TASK SET
a: Answer these questions from the article on Indian Country:
(i) Which area does the Standing Rock Reservation straddle?
(ii) What does the native name of the Nez Percé guide who led Lewis and Clark over the Bitterroot Mountains mean?
(iii) Which two maps does the article name?
b: Copy the passage of the article on Indian Country between "But on the map" and "most other Americans.", inclusive.

EXCERPT PROVIDED

June 16, 2003

2 Centuries Later, a Moment for Indians to Retell the Past

By TIMOTHY EGAN
Keith Meyers/The New York Times
The Sioux Indians' Standing Rock Reservation, straddling the Dakotas, on Lewis and Clark's trail.
Keith Meyers/The New York Times
Amy Mossett, right, with her daughter Nicole Henry is having better success on the same reservation.


NEW TOWN, N.D. — Indian Country is a place where people gather in late June to celebrate the day Custer was whipped at Little Big Horn, where cars sometimes run only in reverse and casinos run all night, and where a Nez Percé guide who led Lewis and Clark over the Bitterroot Mountains is remembered by his native name, which means "Furnishes White Men With Brains."

But on the map — be it the road atlas handed out by the state or the statistical one issued by the Census Bureau — the homelands of the first Americans seem to possess little life or magic. Across vast stretches of the northern plains, Indian lands are blank patches, nations within a nation, landlocked islands foreign to most other Americans.

DATA EXTRACTS
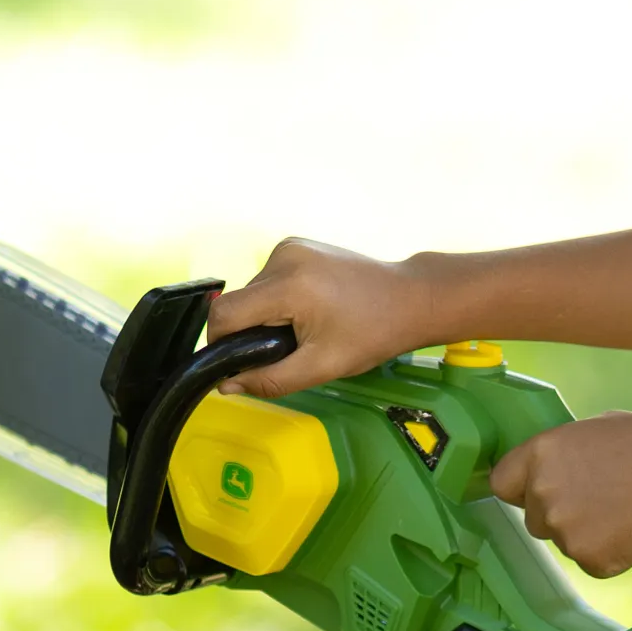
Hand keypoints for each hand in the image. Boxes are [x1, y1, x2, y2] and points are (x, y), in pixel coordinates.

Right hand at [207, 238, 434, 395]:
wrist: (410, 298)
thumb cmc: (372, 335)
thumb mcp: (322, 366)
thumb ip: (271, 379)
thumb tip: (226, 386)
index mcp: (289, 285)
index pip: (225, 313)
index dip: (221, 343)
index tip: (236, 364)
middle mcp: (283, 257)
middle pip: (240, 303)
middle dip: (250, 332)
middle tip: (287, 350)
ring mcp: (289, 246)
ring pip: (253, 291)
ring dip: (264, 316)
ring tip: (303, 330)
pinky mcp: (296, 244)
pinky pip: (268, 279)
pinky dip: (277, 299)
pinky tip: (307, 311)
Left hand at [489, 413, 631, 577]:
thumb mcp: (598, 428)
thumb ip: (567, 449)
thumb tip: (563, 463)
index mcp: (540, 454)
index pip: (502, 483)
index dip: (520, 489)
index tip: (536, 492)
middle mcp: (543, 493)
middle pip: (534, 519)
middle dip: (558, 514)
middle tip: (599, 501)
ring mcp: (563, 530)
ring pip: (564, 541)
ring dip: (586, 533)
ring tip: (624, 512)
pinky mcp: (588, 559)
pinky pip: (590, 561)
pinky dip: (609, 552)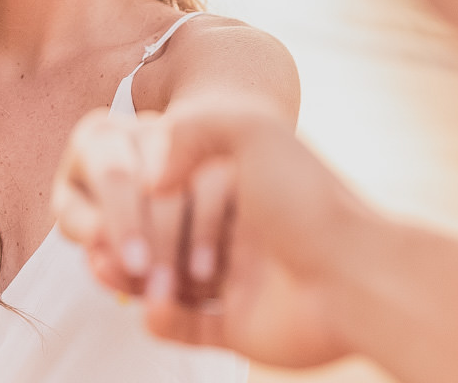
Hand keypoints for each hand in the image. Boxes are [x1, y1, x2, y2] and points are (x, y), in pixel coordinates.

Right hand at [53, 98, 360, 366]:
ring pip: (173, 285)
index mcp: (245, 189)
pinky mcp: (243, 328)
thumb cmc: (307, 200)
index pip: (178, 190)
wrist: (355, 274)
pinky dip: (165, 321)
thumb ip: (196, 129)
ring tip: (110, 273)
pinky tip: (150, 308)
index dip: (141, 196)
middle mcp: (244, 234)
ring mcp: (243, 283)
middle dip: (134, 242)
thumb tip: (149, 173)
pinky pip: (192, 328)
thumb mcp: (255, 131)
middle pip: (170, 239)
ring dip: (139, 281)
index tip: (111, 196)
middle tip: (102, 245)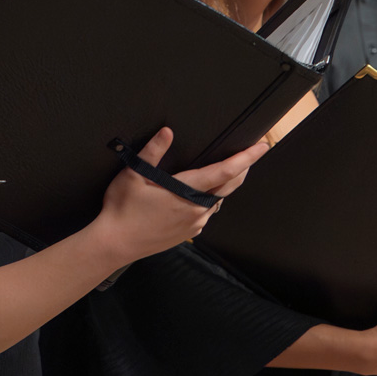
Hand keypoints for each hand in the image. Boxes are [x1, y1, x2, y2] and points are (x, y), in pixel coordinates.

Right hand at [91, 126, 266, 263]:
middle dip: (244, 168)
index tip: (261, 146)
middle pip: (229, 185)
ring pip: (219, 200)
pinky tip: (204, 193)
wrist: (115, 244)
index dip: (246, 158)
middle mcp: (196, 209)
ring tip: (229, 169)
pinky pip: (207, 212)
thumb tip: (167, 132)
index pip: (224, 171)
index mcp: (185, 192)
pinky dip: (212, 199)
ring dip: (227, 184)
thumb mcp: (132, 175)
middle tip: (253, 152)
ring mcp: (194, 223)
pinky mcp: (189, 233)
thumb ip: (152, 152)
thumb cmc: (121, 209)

ANSWERS BY TASK
a:
(i) The Dakotas.
(ii) "Furnishes White Men With Brains."
(iii) The road atlas handed out by the state and the statistical map issued by the Census Bureau.

b:
But on the map — be it the road atlas handed out by the state or the statistical one issued by the Census Bureau — the homelands of the first Americans seem to possess little life or magic. Across vast stretches of the northern plains, Indian lands are blank patches, nations within a nation, landlocked islands foreign to most other Americans.